The next problem I've had with Git has been the handling of non-mergable files.  We have lots of digital files, movies, sounds and plenty of graphics.  As such we've had to work around git, by having people work on files one at a time, and to cross reference which files they are responsible for.  With an art crew of five people, this means a flip chart or white board is constantly listed with the media files, and someones initials are next to it, just to help control access.

"Surely git should be able to lock these files", they constantly cry.  No, how can it, how can a distributed control system manage locks across five or more repos's which are not talking to one another, and if you did elect one to be considered the master, how do you then transmit out to the passive clients every time you lock or release a file?  You can't, the artists would each have to remember to pull, or shout to each other to pull now!  It simply doesn't work.

And as a way of working the white board is pretty poor, but it's all we have right now.

The next problem we had was the massive amount of disk space being used by the repos.  We boot our machines off of very small (128GB) drives, then use either NAS or SAN for our main storage.  This was fine, and efficient, and critically it was all well backed up on the infrastructure we use, and it worked for twelve years with subversion.  However, with Git our huge files are constantly being snapshotted, this growth in the size of the overall repo is replicating files over and over and over.

In short, despite someone else, and the world at large turning its back on Subversion, we here in my area are strongly drifting back to Subversion.

Trouble is, it feels as though we're swimming against the tide, despite all these slight deficiencies in Git, the over all organisation; and even external projects I'm working on; are pushing Git.  Torvalds himself calls people still working on Subversion "brain dead".  But has he thought about the short comings?  Or these case-studies we can give where subversion is a better fit for our working style?

Above all this wrangling internally has been my problem expressing our situation with Git to both the initiated and uninitiated.  When talking to those advocates of Git, all sorts of acronyms, actions and comments are made "use git this", "use git that".  The problem being, there are something like about 130+ commands in Git, that's a huge amount of things you can work with.  But, we can break down what we've done as "git init", "git checkout", "git add", "git commit", "git push", "git pull" and "git status" (as I've said merging utterly failed, so I'll gloss over that right now).

Given this huge scope of possible usage, and such a small exposure experience it's hard to put words against why things were not a good fit with Git, the initiated always seem to argue "you didn't give it a good crack of the whip".  But we don't work in an environment where we can try one thing and then another, it's an old working structure, which has evolved over time, people are used to it; and I'm nearly 40 yet I'm the youngest guy here!  Training those around me in new ways of working is very much an uphill struggle.  So, when introducing something as alien to their mindset as Git, it was always a loosing battle.

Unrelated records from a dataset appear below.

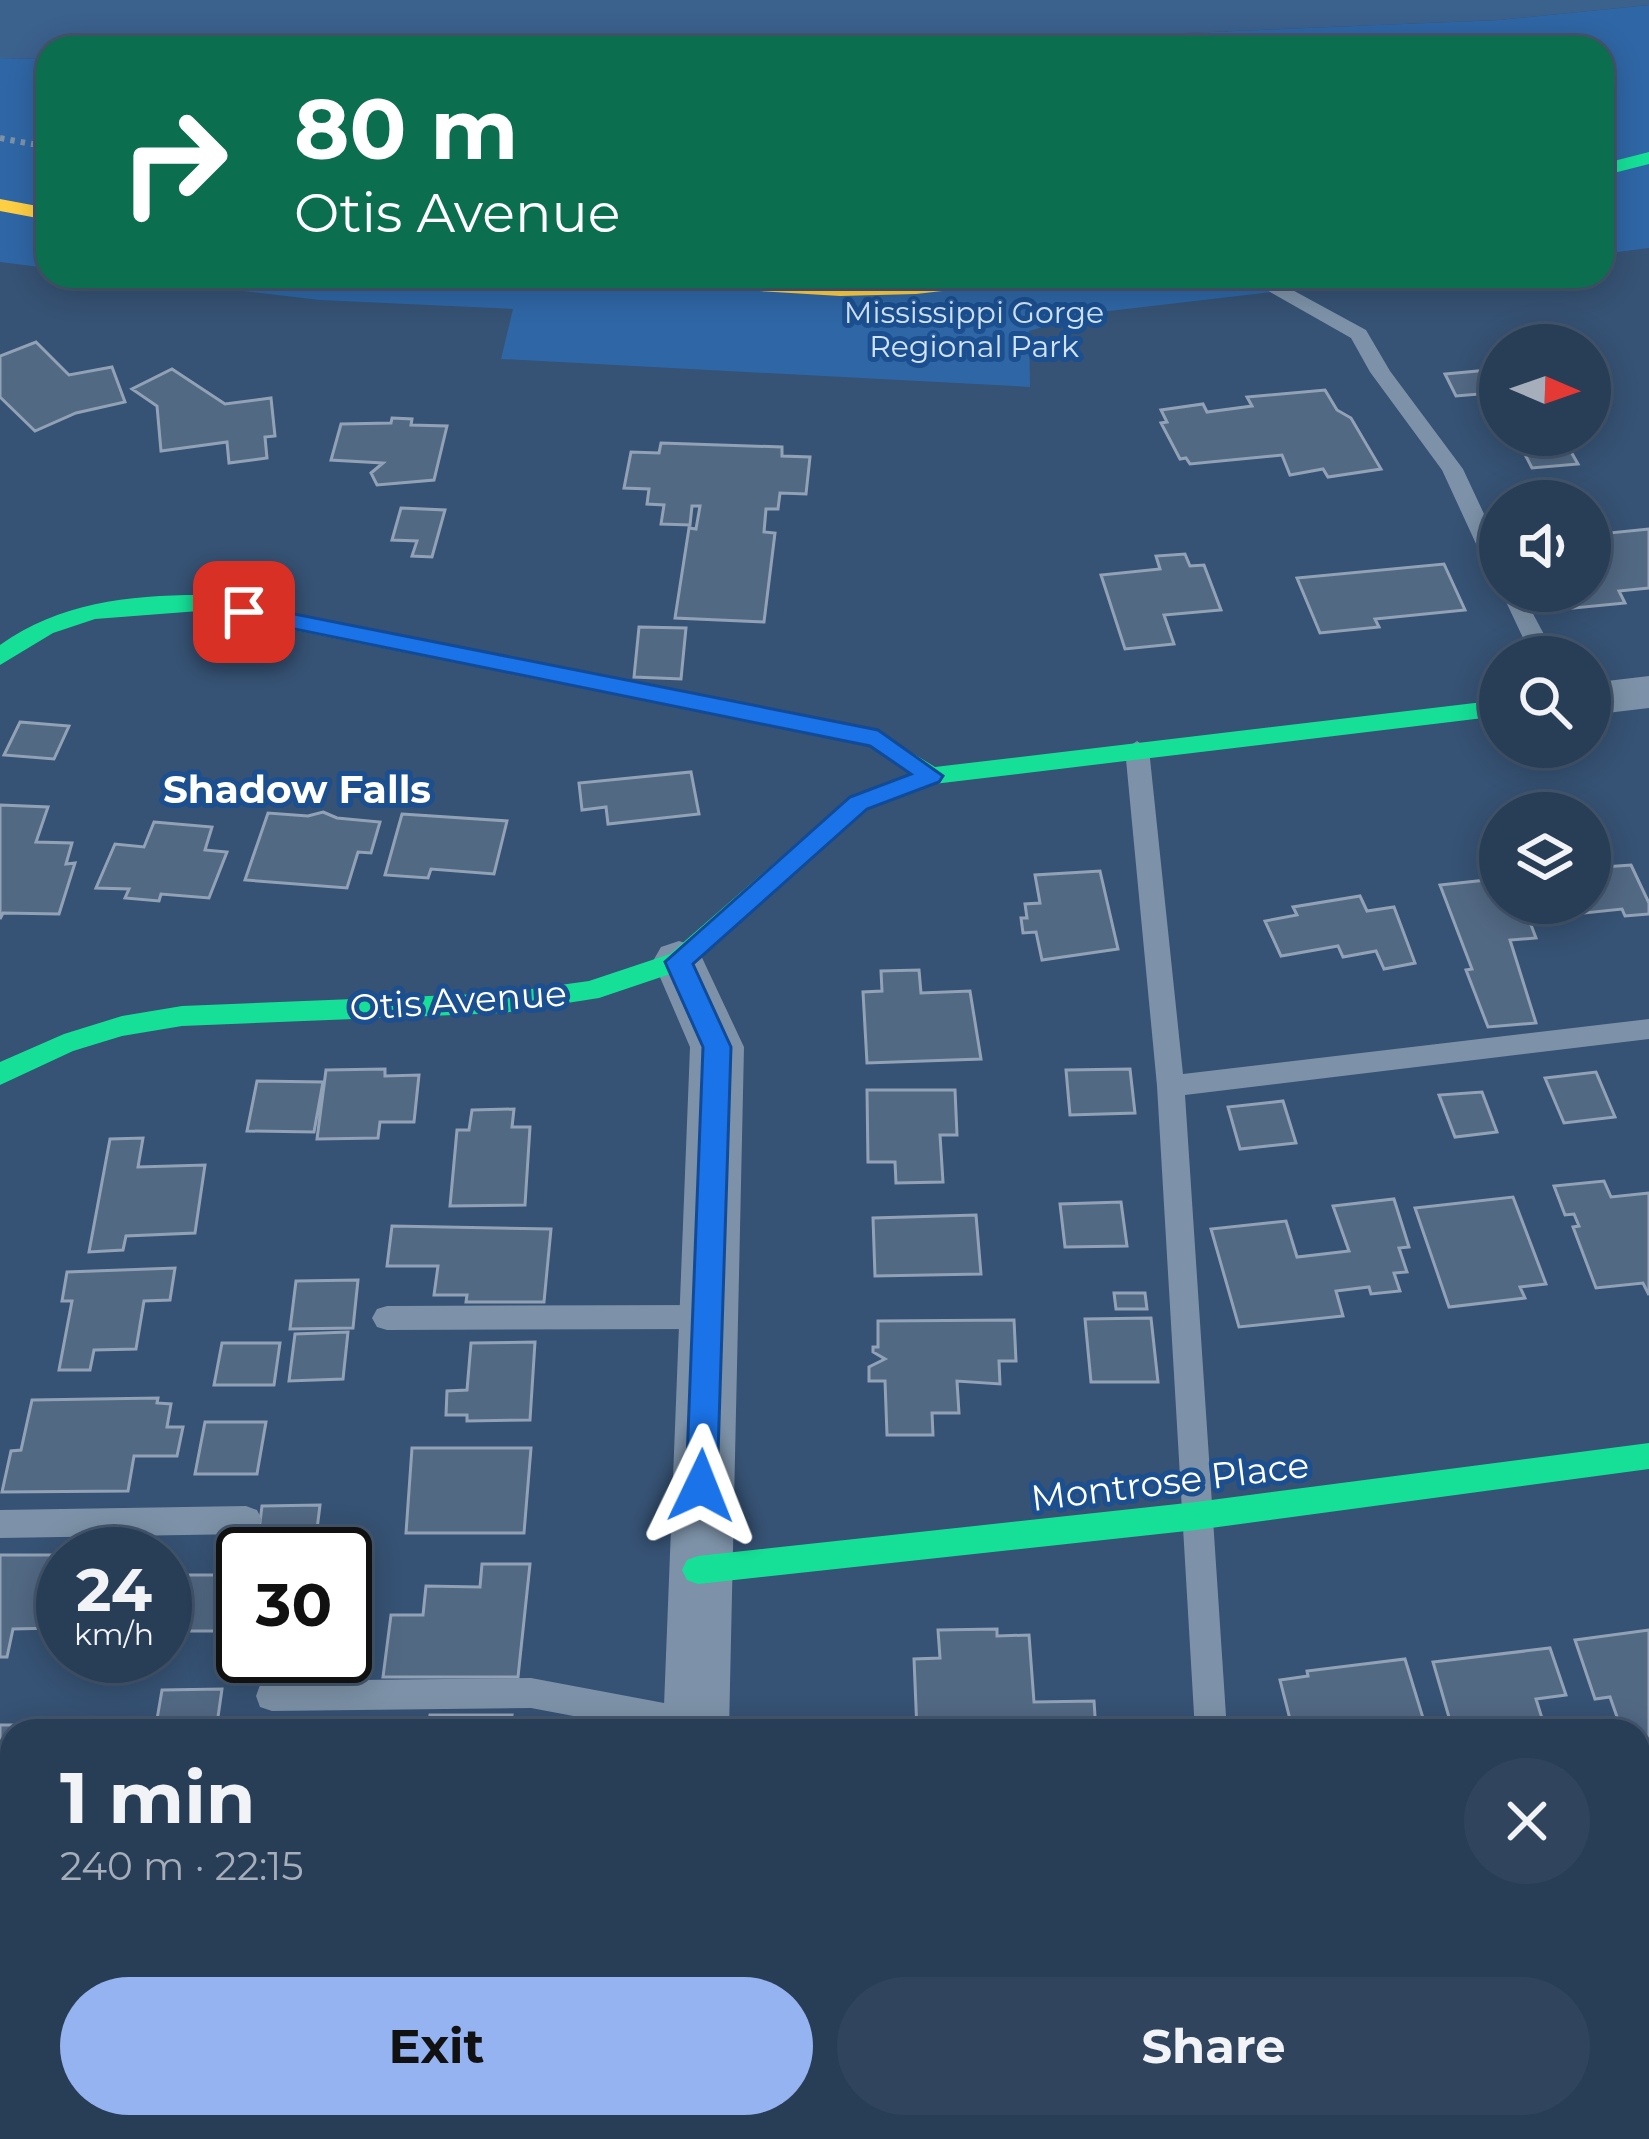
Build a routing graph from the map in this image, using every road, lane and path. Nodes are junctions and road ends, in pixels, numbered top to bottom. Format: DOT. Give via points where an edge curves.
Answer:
graph roads {
  1 [pos="0,138"];
  2 [pos="36,145"];
  3 [pos="1649,158"];
  4 [pos="1614,167"];
  5 [pos="0,206"];
  6 [pos="36,212"];
  7 [pos="807,288"];
  8 [pos="916,288"];
  9 [pos="1274,288"];
  10 [pos="1479,527"];
  11 [pos="0,657"];
  12 [pos="1649,692"];
  13 [pos="1611,697"];
  14 [pos="1479,710"];
  15 [pos="1136,749"];
  16 [pos="931,776"];
  17 [pos="679,962"];
  18 [pos="1649,1030"];
  19 [pos="0,1074"];
  20 [pos="1171,1086"];
  21 [pos="708,1317"];
  22 [pos="387,1318"];
  23 [pos="1649,1456"];
  24 [pos="1196,1516"];
  25 [pos="246,1520"];
  26 [pos="0,1524"];
  27 [pos="698,1570"];
  28 [pos="272,1696"];
  29 [pos="659,1719"];
  30 [pos="696,1719"];
  31 [pos="1210,1719"];
  1 -- 2 [label="path"];
  3 -- 4 [label="street"];
  5 -- 6 [label="street"];
  7 -- 8 [label="street"];
  9 -- 10 [label="lane" via="1359,334 1452,469"];
  11 -- 16 [label="street" via="33,633 110,606 199,603 878,739"];
  12 -- 13 [label="street"];
  14 -- 15 [label="street, Otis Avenue"];
  15 -- 16 [label="street, Otis Avenue"];
  15 -- 20 [label="lane"];
  16 -- 17 [label="street, Otis Avenue" via="859,803"];
  17 -- 19 [label="street, Otis Avenue" via="590,991 502,1003 182,1016 64,1044"];
  17 -- 21 [label="street" via="717,1047"];
  18 -- 20 [label="lane"];
  20 -- 24 [label="lane"];
  21 -- 22 [label="lane"];
  21 -- 27 [label="street"];
  23 -- 24 [label="street, Montrose Place"];
  24 -- 27 [label="street, Montrose Place"];
  24 -- 31 [label="lane"];
  25 -- 26 [label="lane"];
  27 -- 30 [label="street"];
  28 -- 29 [label="lane" via="531,1694"];
}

To express this to the uninitiated is even harder, they don't know what an RCS does, nor what we mean by centralised or distributed control, they just want to see our work kept safe, and our work to be released to the customer.  Gripes about Git and Subversion make no in roads with them, they're just unimpressed when you explain that these solutions are both open source and have no support.  The fact that they're free has been wildly ignored, yet I could - for the price of the support contract of another system here - easily buy and operate a whole new SAN just for our needs!

Lucky for me though, after struggling with this issue, I ran across Peter Lundgren's post on the same topic, of expressing what's wrong with Git.  He doesn't advocate Subversion, or anything, over Git, he just lists the problems he had with Git, and he crosses much of the same ground I have had to.